ODOC: cut

cut — CUT a specified part form the file and Print it on stdout.

Summary :

Print selected parts of lines from each file(s) to standard output. This command is mostly used in shell scripts(think I should write a tut?)

Examples :

Create file1 with 10 columns (separated by TAB) of data for 10 lines and file2 with 10 columns (separated by space) of data for 10 lines.

$ cut -b2 file1 — Print only the byte in 2 position. Tab & Backspace are treated like a 1 byte char.

$ cut -b1,3,5 file1 — Print only the bytes in 1,3 & 5 positions.

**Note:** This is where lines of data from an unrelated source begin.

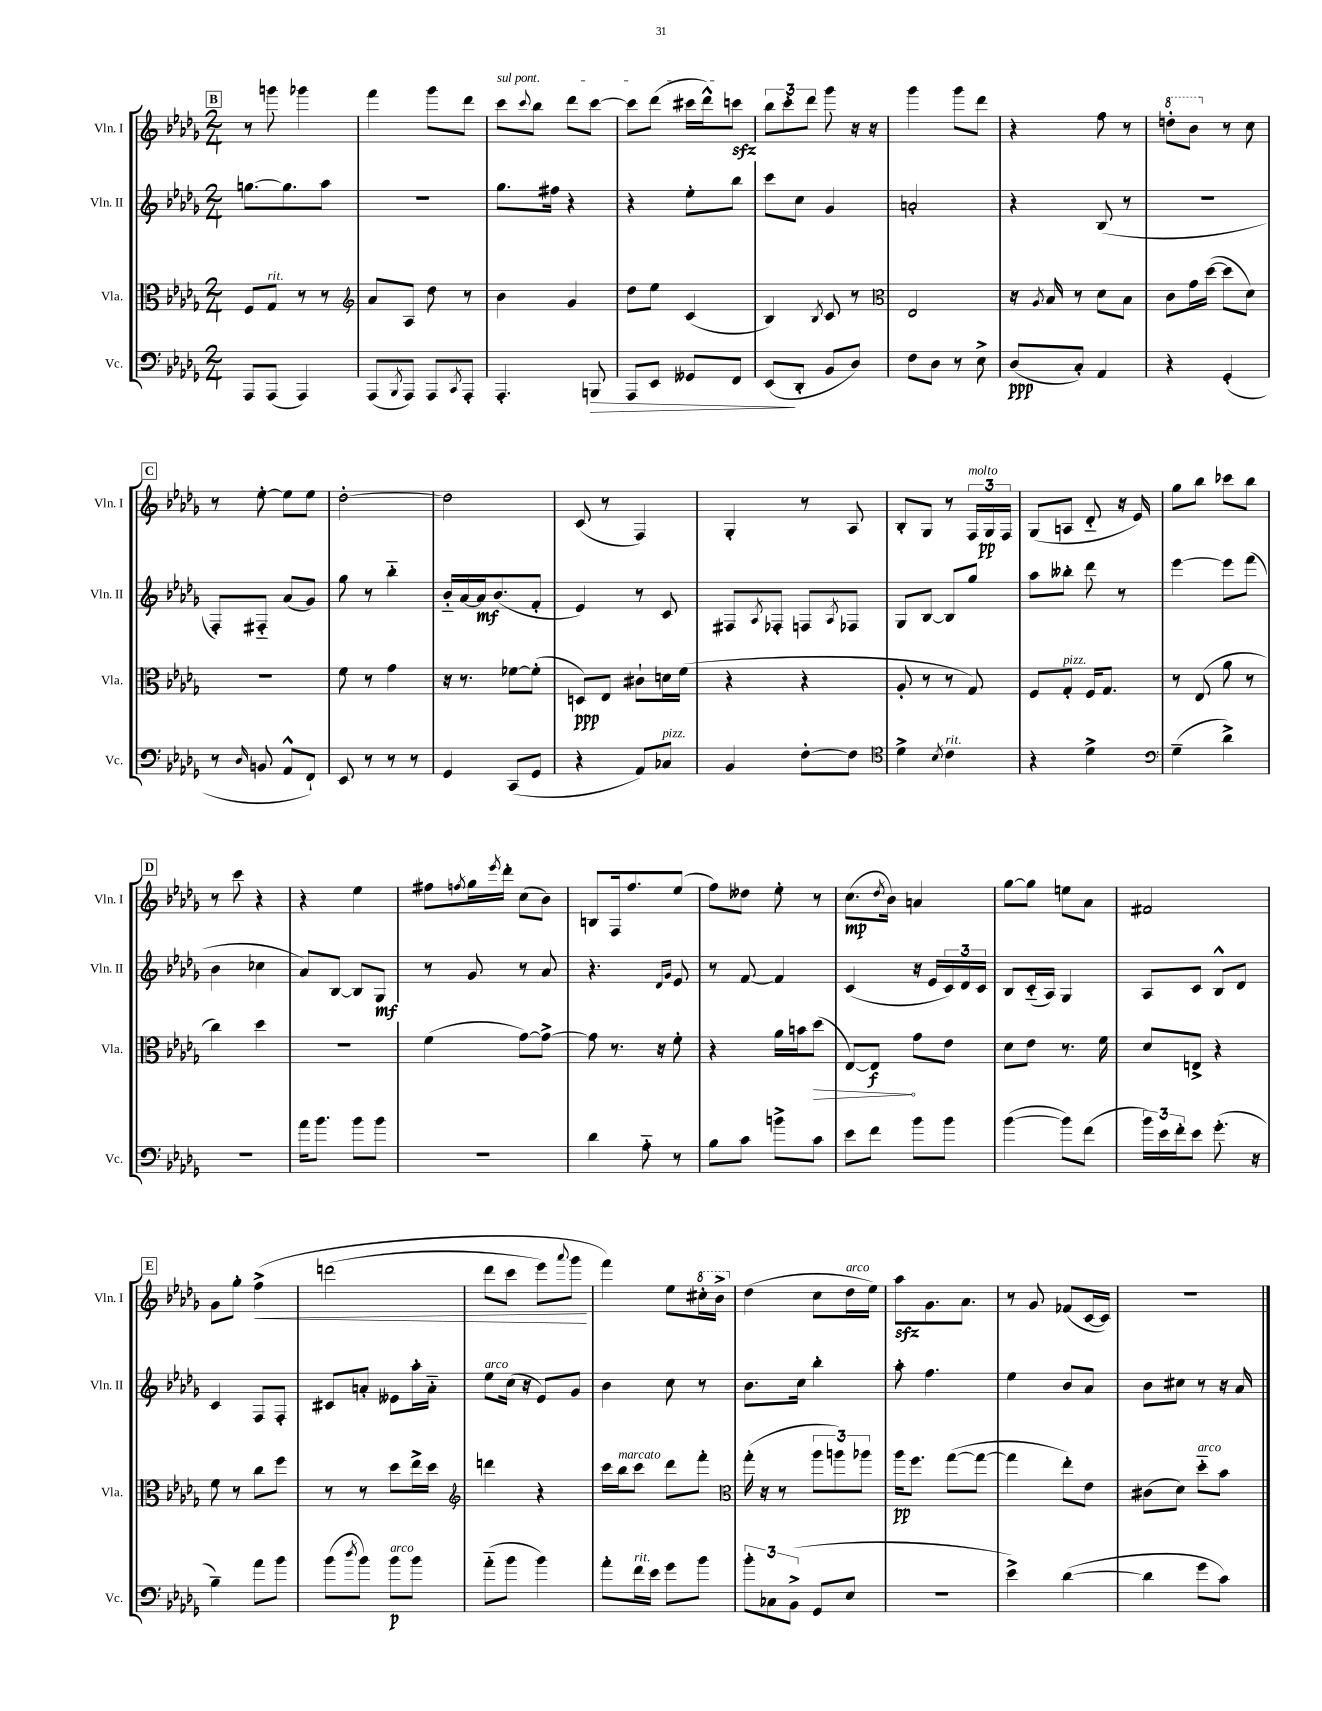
<<
\new StaffGroup <<
\new Staff = "s0" \with { instrumentName = "Vln. I" shortInstrumentName = "Vln. I" } {
    \clef treble \key des \major \numericTimeSignature \time 2/4
    \mark \markup { \box "B" } r8 g'''8 ges'''4 |
    f'''4 ges'''8 des'''8 |
    \once \override TextSpanner.bound-details.left.text = \markup { \italic "sul pont." } c'''8\startTextSpan \appoggiatura { c'''8 } bes''8 des'''8 c'''8~ |
    c'''8 des'''8( cis'''16 des'''16-^) c'''8\sfz\stopTextSpan |
    \tuplet 3/2 { bes''8 c'''8-. des'''8 } ges'''8 r16 r16 |
    ges'''4 ges'''8 des'''8 |
    r4 f''8 r8 |
    \ottava #1 d'''8-. bes''8 \ottava #0 r8 c''8 |
    \mark \markup { \box "C" } r8 ees''8~-. ees''8 ees''8 |
    des''2~-. |
    des''2 |
    c'8( r8 f4) |
    ges4-. r8 aes8 |
    bes8-. ges8 r8 \tuplet 3/2 { f16^\markup { \italic "molto" } ges16\pp f16 } |
    ges8( a8 des'8-_ r16 ees'16) |
    ges''8 bes''8 ces'''8 bes''8 |
    \mark \markup { \box "D" } r8 c'''8 r4 |
    r4 ees''4 |
    fis''8 \acciaccatura { f''8 } ges''16 \acciaccatura { ees'''8 } des'''16-. c''8( bes'8) |
    b8 f16 f''8. ees''8( |
    f''8) deses''8 ees''8-. r8 |
    c''8.\mp( \acciaccatura { des''8 } bes'16) a'4 |
    ges''8~ ges''8 e''8 aes'8 |
    fis'2 |
    \mark \markup { \box "E" } ges'8 ges''8-. f''4->\<\( |
    d'''2( |
    des'''8 c'''8 ees'''8) \appoggiatura { aes'''8 } ges'''8\! |
    f'''4\) ees''8 \ottava #1 cis'''16-. bes''16-> \ottava #0 |
    des''4( c''8 des''16^\markup { \italic "arco" } ees''16) |
    aes''8\sfz ges'8. aes'8. |
    r8 ges'8 fes'8( c'16~ c'16) |
    R2 \bar "|." |
}
\new Staff = "s1" \with { instrumentName = "Vln. II" shortInstrumentName = "Vln. II" } {
    \clef treble \key des \major \numericTimeSignature \time 2/4
    \mark \markup { \box "B" } g''8.~ g''8. aes''8 |
    R2 |
    ges''8. fis''16 r4 |
    r4 ees''8-. bes''8 |
    c'''8 c''8 ges'4 |
    a'2-. |
    r4 bes8( r8 |
    R2 |
    \mark \markup { \box "C" } f8-.) fis8-_ aes'8( ges'8) |
    ges''8 r8 bes''4-_ |
    bes'16-_ aes'16~ aes'16\mf bes'8.( f'8-. |
    ees'4) r8 c'8 |
    fis8 \acciaccatura { aes8 } fes8-. f8 \acciaccatura { aes8 } fes8 |
    ges8 bes8~ bes8 ges''8 |
    aes''8 beses''8-. des'''8 r8 |
    ees'''4~ ees'''8 f'''8( |
    \mark \markup { \box "D" } bes'4 ces''4 |
    aes'8) bes8~ bes8 ges8\mf |
    r8 ges'8 r8 aes'8 |
    r4. \grace { des'16 ges'16 } ees'8 |
    r8 f'8~ f'4 |
    c'4( r16 ees'16 \tuplet 3/2 { c'16) des'16 c'16 } |
    bes8 c'16-_( aes16) ges4 |
    aes8 c'8 bes8-^ des'8 |
    \mark \markup { \box "E" } c'4 f8 f8-. |
    cis'8 a'8-. eeses'8 aes''16-. a'16-_ |
    ees''8^\markup { \italic "arco" } c''16( r16 ees'8) ges'8 |
    bes'4 c''8 r8 |
    bes'8. c''16 bes''4-. |
    aes''8-. f''4. |
    ees''4 bes'8 aes'8 |
    bes'8 cis''8 r8 r16 aes'16 \bar "|." |
}
\new Staff = "s2" \with { instrumentName = "Vla." shortInstrumentName = "Vla." } {
    \clef alto \key des \major \numericTimeSignature \time 2/4
    \mark \markup { \box "B" } f8 ges8^\markup { \italic "rit." } r8 r8 |
    \clef treble aes'8 aes8 des''8 r8 |
    bes'4 ges'4 |
    des''8 ees''8 c'4( |
    bes4) \acciaccatura { bes8 } c'8 r8 |
    \clef alto ees2 |
    r16 \acciaccatura { aes8 } bes16 r8 des'8 bes8 |
    c'8 ges'16 des''16~( des''8 des'8) |
    \mark \markup { \box "C" } r2 |
    f'8 r8 ges'4 |
    r16 r8. fes'8~ fes'8-.( |
    d8\ppp) ees8 cis'8-! d'16 f'16( |
    r4 r4 |
    aes8-. r8 r8 ges8) |
    f8 ges8-.^\markup { \italic "pizz." } f16 ges8. |
    r8 ees8( aes'8 r8 |
    \mark \markup { \box "D" } c''4) des''4 |
    r2 |
    f'4( ges'8~) ges'8~-> |
    ges'8 r8. r16 f'8-. |
    r4 aes'16 b'16 \once \override Hairpin.circled-tip = ##t des''8\>( |
    ees8~) ees8\f\! ges'8 ees'8 |
    des'8 ees'8 r8. f'16 |
    des'8 e8-> r4 |
    \mark \markup { \box "E" } f'8 r8 c''8 f''8 |
    r8 r8 des''8 ees''16-> des''16 |
    \clef treble d'''4 r4 |
    c'''16 bes''16^\markup { \italic "marcato" } c'''8 des'''8 f'''8-. |
    \clef alto ges''16-.( r16 r8 \tuplet 3/2 { aes''8 a''8) aes''8 } |
    aes''16\pp f''8. ges''8~( ges''8~ |
    ges''4 ees''8-.) ees'8 |
    cis'8( des'8) des''8-_^\markup { \italic "arco" } bes'8 \bar "|." |
}
\new Staff = "s3" \with { instrumentName = "Vc." shortInstrumentName = "Vc." } {
    \clef bass \key des \major \numericTimeSignature \time 2/4
    \mark \markup { \box "B" } aes,,8 aes,,8( aes,,4) |
    aes,,8( \acciaccatura { bes,,8 } aes,,8) aes,,8 \acciaccatura { c,8 } aes,,8-. |
    aes,,4.-. b,,8\> |
    aes,,8 ees,8 geses,8 f,8 |
    ees,8\!( des,8-. bes,8 des8) |
    f8 des8 r8 ees8-> |
    des8\ppp( c8-.) aes,4 |
    r4 ges,4-.( |
    \mark \markup { \box "C" } r8 \grace { des16 } b,8 aes,8-^ f,8-!) |
    ees,8 r8 r8 r8 |
    ges,4 c,8( ges,8 |
    r4 aes,8) ces8^\markup { \italic "pizz." } |
    bes,4 f8~-. f8 |
    \clef tenor des'4-> \acciaccatura { bes8 } c'4^\markup { \italic "rit." } |
    r4 des'4-> |
    \clef bass ges4--( des'4->) |
    \mark \markup { \box "D" } r2 |
    aes'16 bes'8. bes'8 bes'8 |
    R2 |
    des'4 aes8-_ r8 |
    bes8 c'8 b'8-> c'8 |
    ees'8 f'8 bes'8 bes'8 |
    bes'4~( bes'8) f'8( |
    \tuplet 3/2 { bes'16) ees'16 f'16-. } ees'8 ges'8.-.( r16 |
    \mark \markup { \box "E" } bes4--) aes'8 bes'8 |
    bes'8( \acciaccatura { des''8 } bes'8) bes'8\p^\markup { \italic "arco" } bes'8 |
    aes'8-_( bes'8 bes'4) |
    aes'8-. f'16^\markup { \italic "rit." } ees'16 ges'8 bes'8 |
    \tuplet 3/2 { bes'8-. ces8 bes,8->( } ges,8 ees8 |
    R2 |
    ees'4->) des'4~( |
    des'4 ges'8 c'8) \bar "|." |
}
>>
>>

$ cut -c2 file1 — Print only character in 2nd position. Normally same as -b option. But you can feel the difference only with multi-byte encodings (Unicode).

$ cut -f5 file1 — Print only the 6th field. TAB is default separator.

$ cut -f4- file1 — Print from 4th field to last field.

$ cut -f-5 file1 — Print from 1st field to 4th field.

$ cut -d’ ‘ -f3-5 file2 — Print only the fields from 3 to 5, which is separated by spaces.

$ cut -s -d’ ‘ -f2 file2 — Don’t print lines that don’t contain the delimiter,space (line without a delimiter is printed verbatim).

$ cut -f2-5,7-9 –output-delimiter=’,’ file1 — In the output, field will be separated by “,” (Not by the default one).

Note:

  1. Use one, and only one of -b, -c or -f.
  2. Range or many ranges can be separated by commas.
  3. Range of Bytes/Chars/Fields can specified like this:

N == Only Nth byte, character or field.

N- == From Nth byte, character or field, to End of line.

N-M == From Nth to Mth (included) byte, character or field.

-M == From 1st to Mth (included) byte, character or field.